University of Iowa News Release
March 24, 2005
Visiting Artists Will Play Unique Matched Set Of Instruments April 6
The Summit Chamber Players from the University of Wyoming will perform a University of Iowa guest recital, playing a unique set of instruments built in the 1890s according to "modern acoustical principles," at 8 p.m. Wednesday, April 6, in Harper Hall of the UI Voxman Music Building.
The concert will be free and open to the public.
The instruments, members of the violin family, were designed by Alfred Stelzner, a 19th-century mathematician-physicist-musician whose work achieved fame in Europe for a time but faded into obscurity in the 20th century. They were collected by James Christensen of North Liberty, a UI professor emeritus and amateur cellist. They include Stelzner's redesigned violin, viola and cello, plus two instruments that he invented: the violotta, played like a violin but tuned one octave below a violin; and the cellone, played like a cello but tuned two octaves below a violin.

- [Data excerpt]
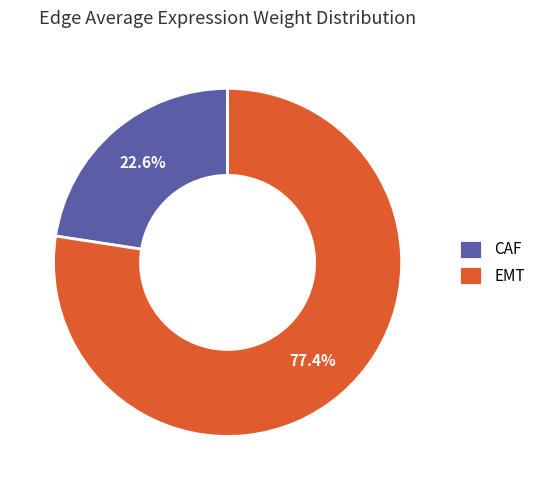

Which has a higher value, EMT or CAF?

EMT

- [Exercise aim] Continue the news release above about the Summit Chamber Players recital on Stelzner's instruments, starting after its final sentence.

- [Exercise answer]
Christensen recently rediscovered the history of Stelzner's instruments, acquired a set and lent them to the Summit Chamber Players. This is the only known complete set of Stelzner's instruments in playing condition.
The Summit Chamber Players performs works written specifically for these instruments by two German contemporaries of Stelzner: Felix Draeseke, who was professor of composition at the Dresden Conservatory, and Arnold Krug, who was professor of composition at the Hamburg Conservatory. The two works on the program April 6 will be Draeseke's Quintet for 2 violins, viola, violotta and cello and Krug's Sextet for 2 violins, viola, violotta, cello and cellone.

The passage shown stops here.